16 Nisan’da yapılacak referandumda belirli bir Kürt, demokrat, sosyalist seçmenin sandığa gitmeyeceği kesin. Bu gitmeme halinin bir kısmı kendisini boykot şeklinde açık ediyor. Bunu anlamak mümkündür. Özellikle de Cizre vahşetine tanık olmuş, yaşanan katliamı yüreğinde duyumsamış her Kürt için seçim, referandum, temsili sistem boş bir söylem dışında bir değer ifade etmiyor. Kaldı ki ortada zaten demokratik bir referandum süreci yaşanmıyor. Devletin bütün baskı/şiddet tekeli tamamen mutlak bir “evet” için her şeyi seferber etmiş durumda. Bu anlamda da referandum sonrasında demokratik bir süreç beklemek şimdiden hayal gibi durmaktadır. 

Kürdistan’daki AKP/devletin yaşattığı katliamlar için referandumda “boykot” diyen ya da sandığa gitmeyenlerin de bir şeyi iyi düşünmeleri lazım gelir. Tayyip Erdoğan için bu referandum “bakın ben doğruyum işte, halkım da benim arkamda” gibi bir sonuç çıkarsa o zaman Kürdistan ketlerinde yaşanan bütün o vahşetler de bir şekilde toplumda onay almış gibi okunacaktır. Özellikle de Kürdistan’a gelecek oylar bu konuda son derece önemlidir. Bu aynı zamanda Tayyip Erdoğan’a yeni katliamlar içinde bir meşruiyet sağlayacaktır. Aklında kırıntı düzeyinde bile demokrat bir kişilik özelliği taşımayan biri için “ben yaptım oldu” olacak. 

Diğer önemli bir durum da artık R.T.E./AKP’nin 2023 yılında resmi ilanını yapacakları İslami Cumhuriyet için de önlerinde geniş kitleler nezdinde bir engel kalmamış olacak. Sandığa gitmeyecekler ya da “boykot” diyenler 2023 yılı içinde girilecek bu durum için ne düşünüyorlar. Bir şekildemücadelesini yürütebildiğimiz/yürüttüğümüz bir düzlemde tamamen monarşik bir düzleme geçilecektir. “Ha monarşi, ha bugün ki temsili militer sistem” bizim için bir şey değişmiyor demek mümkün müdür? Bunun böyle olmadığını tam da referandum sürecine girmeden âdete bütün HDP’nin rehin alınmasında anlıyoruz. 

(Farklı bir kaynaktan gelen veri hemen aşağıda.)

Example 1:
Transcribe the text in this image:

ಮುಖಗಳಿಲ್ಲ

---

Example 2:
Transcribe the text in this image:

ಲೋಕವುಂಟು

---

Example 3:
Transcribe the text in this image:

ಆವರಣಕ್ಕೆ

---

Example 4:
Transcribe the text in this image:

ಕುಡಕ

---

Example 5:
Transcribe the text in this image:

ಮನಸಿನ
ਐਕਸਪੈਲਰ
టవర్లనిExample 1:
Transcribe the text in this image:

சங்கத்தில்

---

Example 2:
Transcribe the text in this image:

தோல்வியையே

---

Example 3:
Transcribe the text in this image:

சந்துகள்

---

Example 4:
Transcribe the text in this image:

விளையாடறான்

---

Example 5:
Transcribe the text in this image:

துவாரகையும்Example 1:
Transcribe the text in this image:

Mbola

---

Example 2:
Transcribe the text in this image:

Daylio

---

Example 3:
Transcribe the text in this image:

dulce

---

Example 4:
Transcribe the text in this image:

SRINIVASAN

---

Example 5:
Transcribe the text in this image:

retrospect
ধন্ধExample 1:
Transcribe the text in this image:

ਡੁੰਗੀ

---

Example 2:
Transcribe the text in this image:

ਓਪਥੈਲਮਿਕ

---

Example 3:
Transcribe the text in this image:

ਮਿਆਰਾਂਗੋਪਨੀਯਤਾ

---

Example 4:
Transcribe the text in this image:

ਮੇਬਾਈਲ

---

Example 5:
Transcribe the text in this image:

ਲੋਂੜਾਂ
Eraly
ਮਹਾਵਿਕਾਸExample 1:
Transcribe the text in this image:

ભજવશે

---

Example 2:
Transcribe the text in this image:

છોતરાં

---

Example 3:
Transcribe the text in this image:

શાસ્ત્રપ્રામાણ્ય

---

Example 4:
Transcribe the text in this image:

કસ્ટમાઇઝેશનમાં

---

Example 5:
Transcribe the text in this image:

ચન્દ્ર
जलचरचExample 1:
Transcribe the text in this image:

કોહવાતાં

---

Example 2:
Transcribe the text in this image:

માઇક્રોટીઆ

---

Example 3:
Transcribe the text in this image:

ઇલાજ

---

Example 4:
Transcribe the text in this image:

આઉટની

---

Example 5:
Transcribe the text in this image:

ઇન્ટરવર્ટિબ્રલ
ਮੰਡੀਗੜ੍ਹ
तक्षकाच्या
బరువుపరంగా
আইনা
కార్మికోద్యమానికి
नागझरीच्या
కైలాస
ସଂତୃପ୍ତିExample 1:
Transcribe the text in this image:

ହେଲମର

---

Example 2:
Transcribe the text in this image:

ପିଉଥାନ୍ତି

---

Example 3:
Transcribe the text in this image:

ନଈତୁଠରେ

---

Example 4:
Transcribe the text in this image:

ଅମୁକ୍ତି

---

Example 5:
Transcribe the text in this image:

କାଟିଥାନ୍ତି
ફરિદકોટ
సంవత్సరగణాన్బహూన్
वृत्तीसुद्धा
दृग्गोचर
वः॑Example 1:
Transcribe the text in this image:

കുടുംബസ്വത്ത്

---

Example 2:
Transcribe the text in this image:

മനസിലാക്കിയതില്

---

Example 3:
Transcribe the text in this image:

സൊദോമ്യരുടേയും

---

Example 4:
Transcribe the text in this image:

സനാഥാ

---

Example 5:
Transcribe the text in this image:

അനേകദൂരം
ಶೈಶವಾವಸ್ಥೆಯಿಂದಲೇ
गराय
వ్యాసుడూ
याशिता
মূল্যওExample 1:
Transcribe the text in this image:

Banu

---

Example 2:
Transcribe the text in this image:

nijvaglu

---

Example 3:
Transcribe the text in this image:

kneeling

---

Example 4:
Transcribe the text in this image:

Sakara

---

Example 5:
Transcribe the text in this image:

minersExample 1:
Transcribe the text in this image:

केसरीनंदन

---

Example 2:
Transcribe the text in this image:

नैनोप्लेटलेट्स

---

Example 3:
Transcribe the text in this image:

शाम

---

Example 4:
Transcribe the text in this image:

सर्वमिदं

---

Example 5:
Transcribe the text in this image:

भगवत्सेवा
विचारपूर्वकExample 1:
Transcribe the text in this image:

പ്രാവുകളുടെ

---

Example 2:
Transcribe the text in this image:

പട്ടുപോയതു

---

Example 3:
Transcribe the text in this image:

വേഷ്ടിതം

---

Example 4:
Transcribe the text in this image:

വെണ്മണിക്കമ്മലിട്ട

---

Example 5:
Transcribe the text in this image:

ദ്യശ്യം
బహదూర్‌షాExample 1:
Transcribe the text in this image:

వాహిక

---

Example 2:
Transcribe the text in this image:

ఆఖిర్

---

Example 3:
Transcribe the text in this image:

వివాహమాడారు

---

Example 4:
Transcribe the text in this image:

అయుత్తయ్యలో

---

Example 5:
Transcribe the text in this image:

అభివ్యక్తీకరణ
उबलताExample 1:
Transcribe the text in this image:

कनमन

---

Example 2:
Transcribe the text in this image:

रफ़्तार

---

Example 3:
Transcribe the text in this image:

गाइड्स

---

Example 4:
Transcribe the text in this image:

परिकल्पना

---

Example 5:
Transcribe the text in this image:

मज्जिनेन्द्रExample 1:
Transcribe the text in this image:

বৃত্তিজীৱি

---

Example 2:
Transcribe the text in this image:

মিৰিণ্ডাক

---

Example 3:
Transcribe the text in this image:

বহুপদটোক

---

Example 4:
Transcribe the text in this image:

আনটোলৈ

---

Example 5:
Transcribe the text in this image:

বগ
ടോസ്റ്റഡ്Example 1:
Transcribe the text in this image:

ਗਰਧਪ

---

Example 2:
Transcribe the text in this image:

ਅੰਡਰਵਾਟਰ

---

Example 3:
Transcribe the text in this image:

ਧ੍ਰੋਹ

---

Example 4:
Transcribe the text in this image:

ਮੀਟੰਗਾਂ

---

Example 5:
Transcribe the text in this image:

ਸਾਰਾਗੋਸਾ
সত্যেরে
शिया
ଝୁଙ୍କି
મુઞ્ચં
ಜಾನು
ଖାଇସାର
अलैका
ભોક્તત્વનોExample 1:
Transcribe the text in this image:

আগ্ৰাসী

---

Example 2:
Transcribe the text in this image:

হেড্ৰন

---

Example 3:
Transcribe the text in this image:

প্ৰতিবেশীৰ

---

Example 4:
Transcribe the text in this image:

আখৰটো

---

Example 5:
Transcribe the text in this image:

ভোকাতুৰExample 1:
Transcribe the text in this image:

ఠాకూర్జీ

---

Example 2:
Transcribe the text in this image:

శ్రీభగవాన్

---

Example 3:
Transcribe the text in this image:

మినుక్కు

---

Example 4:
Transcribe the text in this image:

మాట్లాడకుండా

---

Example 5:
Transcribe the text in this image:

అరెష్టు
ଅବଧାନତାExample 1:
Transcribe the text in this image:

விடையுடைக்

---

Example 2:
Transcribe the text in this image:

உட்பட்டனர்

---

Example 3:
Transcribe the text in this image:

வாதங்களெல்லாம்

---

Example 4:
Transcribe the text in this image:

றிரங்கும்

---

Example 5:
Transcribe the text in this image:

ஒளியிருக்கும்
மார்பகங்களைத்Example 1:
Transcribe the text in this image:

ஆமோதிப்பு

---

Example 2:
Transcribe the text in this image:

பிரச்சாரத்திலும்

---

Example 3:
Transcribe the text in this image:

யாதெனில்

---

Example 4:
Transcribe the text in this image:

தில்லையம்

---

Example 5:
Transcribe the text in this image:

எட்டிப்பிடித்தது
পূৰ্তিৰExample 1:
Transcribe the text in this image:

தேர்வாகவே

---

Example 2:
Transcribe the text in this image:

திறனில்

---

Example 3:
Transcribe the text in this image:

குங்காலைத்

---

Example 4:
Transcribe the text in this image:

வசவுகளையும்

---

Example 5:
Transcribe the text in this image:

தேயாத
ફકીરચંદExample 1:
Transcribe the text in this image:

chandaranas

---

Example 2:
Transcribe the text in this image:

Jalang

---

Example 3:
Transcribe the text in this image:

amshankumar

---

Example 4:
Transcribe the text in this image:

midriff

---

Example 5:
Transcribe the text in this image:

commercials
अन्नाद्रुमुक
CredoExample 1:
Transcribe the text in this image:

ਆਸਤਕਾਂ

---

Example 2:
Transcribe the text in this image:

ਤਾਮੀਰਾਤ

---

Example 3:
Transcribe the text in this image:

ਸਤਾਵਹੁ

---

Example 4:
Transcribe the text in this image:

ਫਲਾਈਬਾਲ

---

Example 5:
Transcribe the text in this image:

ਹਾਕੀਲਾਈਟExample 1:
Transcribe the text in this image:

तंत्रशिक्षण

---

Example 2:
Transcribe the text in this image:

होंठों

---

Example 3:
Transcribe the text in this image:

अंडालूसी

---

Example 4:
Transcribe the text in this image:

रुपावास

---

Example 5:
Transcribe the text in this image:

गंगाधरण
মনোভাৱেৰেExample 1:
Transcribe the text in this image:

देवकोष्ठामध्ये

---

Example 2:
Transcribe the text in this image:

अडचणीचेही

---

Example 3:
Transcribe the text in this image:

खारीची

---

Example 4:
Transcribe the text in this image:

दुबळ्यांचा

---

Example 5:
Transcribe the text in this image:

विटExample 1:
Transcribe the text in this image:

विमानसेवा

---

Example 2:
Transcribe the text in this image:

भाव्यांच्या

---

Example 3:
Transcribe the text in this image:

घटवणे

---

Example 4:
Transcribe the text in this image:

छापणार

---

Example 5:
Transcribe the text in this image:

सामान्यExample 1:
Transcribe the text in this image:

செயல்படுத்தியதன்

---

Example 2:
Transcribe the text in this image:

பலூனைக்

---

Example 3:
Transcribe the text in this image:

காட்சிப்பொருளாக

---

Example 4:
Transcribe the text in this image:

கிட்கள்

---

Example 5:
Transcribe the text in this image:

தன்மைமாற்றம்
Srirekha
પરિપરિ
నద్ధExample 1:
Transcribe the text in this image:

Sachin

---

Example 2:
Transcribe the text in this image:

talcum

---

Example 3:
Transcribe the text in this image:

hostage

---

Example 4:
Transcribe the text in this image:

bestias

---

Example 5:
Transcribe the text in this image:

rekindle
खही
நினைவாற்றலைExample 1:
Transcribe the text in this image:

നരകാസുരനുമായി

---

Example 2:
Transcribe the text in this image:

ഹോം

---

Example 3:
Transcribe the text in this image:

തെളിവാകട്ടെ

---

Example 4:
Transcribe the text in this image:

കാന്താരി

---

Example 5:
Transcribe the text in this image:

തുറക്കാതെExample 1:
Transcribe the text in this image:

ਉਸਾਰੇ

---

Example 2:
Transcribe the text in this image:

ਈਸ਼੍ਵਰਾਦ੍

Bu süreçte HDP bir şekilde kendi gücü ile bu referandum sürecini yürütebiliyor olsaydı “ne yapalım, ortada başka alternatif yoktur” diyen çok önemli bir kitle bu gücün etrafında örgütlenecekti. 7 Haziran 2015 seçiminde “alternatifsiz değiliz” diyen bir kesim ile birlikte mevcut AKP ve CHP’nin anti demokratik/militer denkleminde çıkarak bu güç ile birleşecek başka kitleler de olacaktı. Aslında bu topluma açık, doğrudan, rahat bir şekilde doğruları konuşabilecek/sunabilecek ne kadar basın, yayın, siyaset ve kişi varsa Tayyip Erdoğan sultası tarafından ya rehin alındı ya da Türkiye’yi terk etmek zorunda bırakıldı. 

Şimdi bütün baskı/şiddet tekeline rağmen, demokratik olmayan bir yarış içinde “hayır” diyebilmek, bunu sisteme saydırmak muhalif mücadele açısında ciddi bir moral ve motivasyon olacaktır. Aksi takdir de “Türkiye’de bir şey olmaz” aklı da ha egemen bir hale gelecektir. Her şeye rağmen bizler mücadele etmekten geri durmayacağız diyenlerin o zaman hayır için sandığa gitmesi daha etkili bir sonuç doğuracaktır. Türkiye ne Almanya ne de Hollanda, Fransa değildir, bu ülkelerde sandığa gidip gitmemek insanların hayatında çok şey değiştirmeyebilir, ancak Türkiye’de durum çok başka. 

Unutmamak lazım ki siyaset biraz da atmosfer/motivasyon ile yürümektedir. O zaman 16 Nisan’da Tayyip Erdoğan’a ikinci bir 7 Haziran’ı yaşatmak etkili olacaktır. “Hayır” ile sorunlarımız çözüm yoluna elbette girmiş olmayacaktır. Ancak 16 Nisan yeni bir başlangıç olabilir. Sandığa gitmeme ya da “boykot” hakkımızın farkında olarak gidip “hayır” demek mücadele alanımıza güç katacaktır. Aksi halde Türkiye’de muhalif olmak/mücadele etmek uzun yıllar bir kez daha geniş kitleler dışında yürüyecektir.